Output each record exactly, excluding pictures.
+++
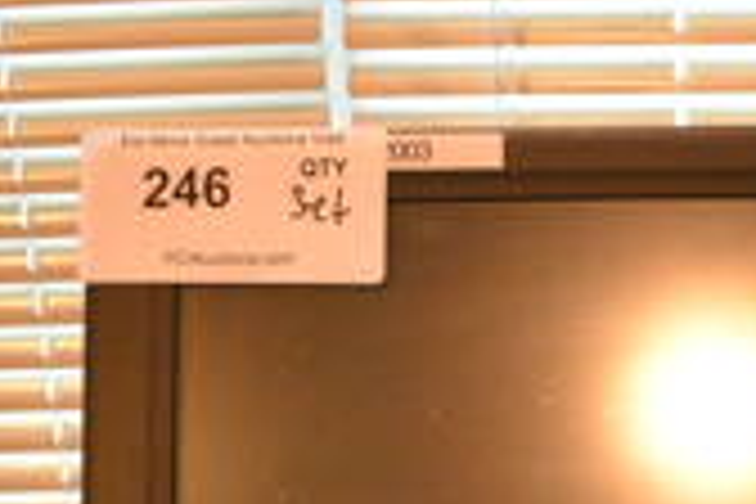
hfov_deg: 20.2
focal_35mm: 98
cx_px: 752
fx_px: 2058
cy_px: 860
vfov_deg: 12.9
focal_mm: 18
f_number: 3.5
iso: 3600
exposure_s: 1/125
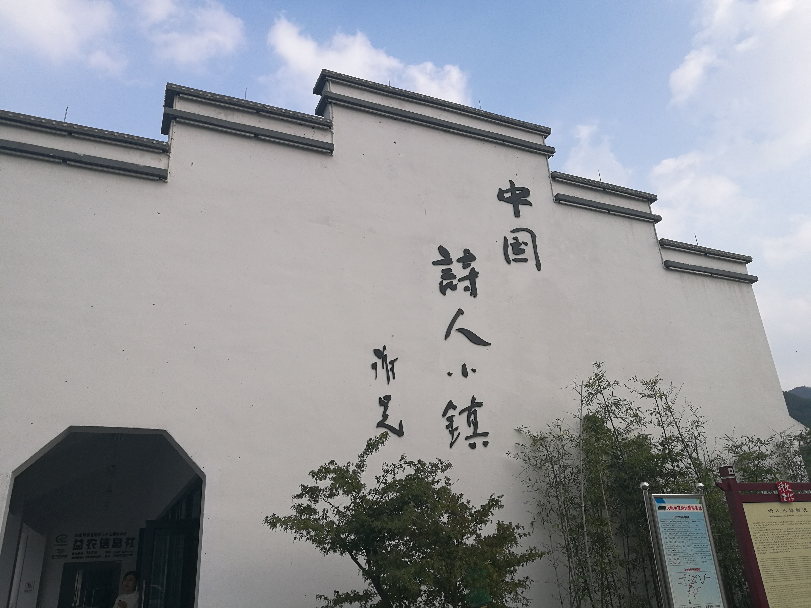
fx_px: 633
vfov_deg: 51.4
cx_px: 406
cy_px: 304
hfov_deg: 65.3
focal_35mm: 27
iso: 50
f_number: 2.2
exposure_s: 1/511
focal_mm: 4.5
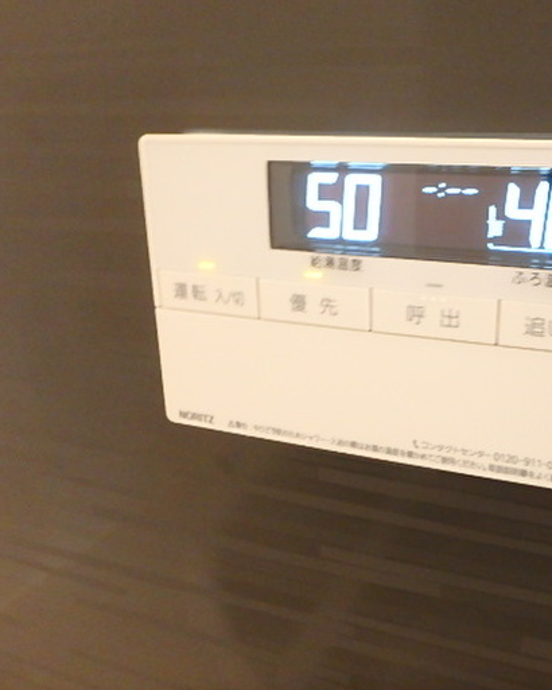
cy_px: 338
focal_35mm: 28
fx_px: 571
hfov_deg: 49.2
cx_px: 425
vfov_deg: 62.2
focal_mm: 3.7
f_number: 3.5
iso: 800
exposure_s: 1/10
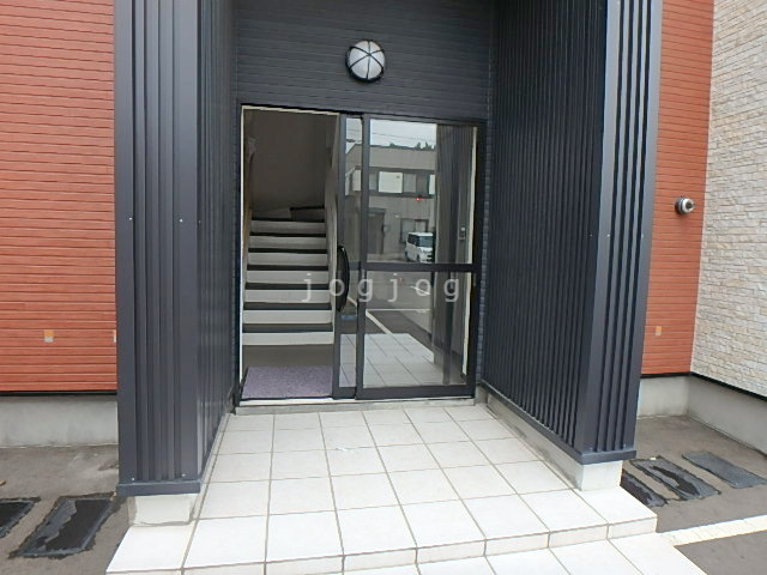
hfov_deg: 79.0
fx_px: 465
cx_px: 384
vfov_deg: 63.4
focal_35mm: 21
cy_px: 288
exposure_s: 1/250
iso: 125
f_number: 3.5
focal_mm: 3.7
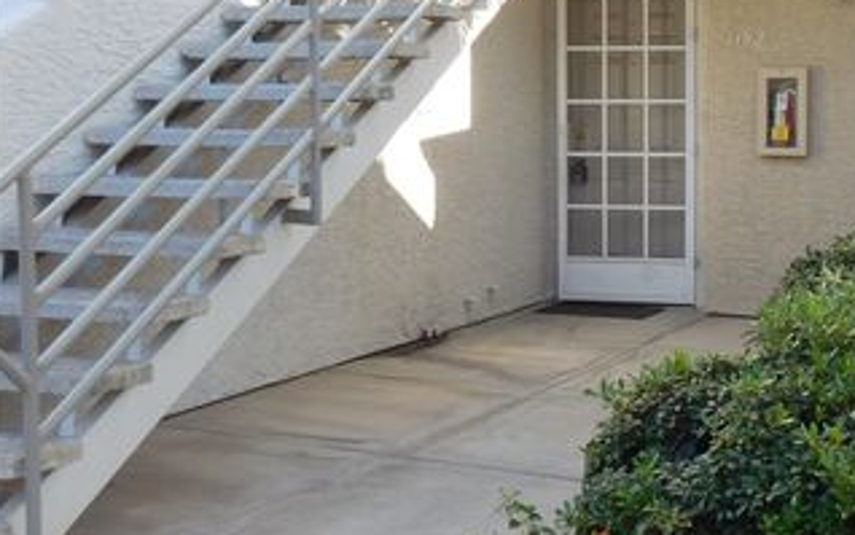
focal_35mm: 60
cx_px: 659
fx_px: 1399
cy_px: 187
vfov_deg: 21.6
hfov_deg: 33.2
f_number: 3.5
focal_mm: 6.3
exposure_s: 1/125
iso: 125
+++
• YOUR SOLUTION
hfov_deg: 20.2
focal_35mm: 98
cx_px: 752
fx_px: 2058
cy_px: 860
vfov_deg: 12.9
focal_mm: 18
f_number: 3.5
iso: 3600
exposure_s: 1/125
fx_px: 633
vfov_deg: 51.4
cx_px: 406
cy_px: 304
hfov_deg: 65.3
focal_35mm: 27
iso: 50
f_number: 2.2
exposure_s: 1/511
focal_mm: 4.5
cy_px: 338
focal_35mm: 28
fx_px: 571
hfov_deg: 49.2
cx_px: 425
vfov_deg: 62.2
focal_mm: 3.7
f_number: 3.5
iso: 800
exposure_s: 1/10
hfov_deg: 79.0
fx_px: 465
cx_px: 384
vfov_deg: 63.4
focal_35mm: 21
cy_px: 288
exposure_s: 1/250
iso: 125
f_number: 3.5
focal_mm: 3.7
focal_35mm: 60
cx_px: 659
fx_px: 1399
cy_px: 187
vfov_deg: 21.6
hfov_deg: 33.2
f_number: 3.5
focal_mm: 6.3
exposure_s: 1/125
iso: 125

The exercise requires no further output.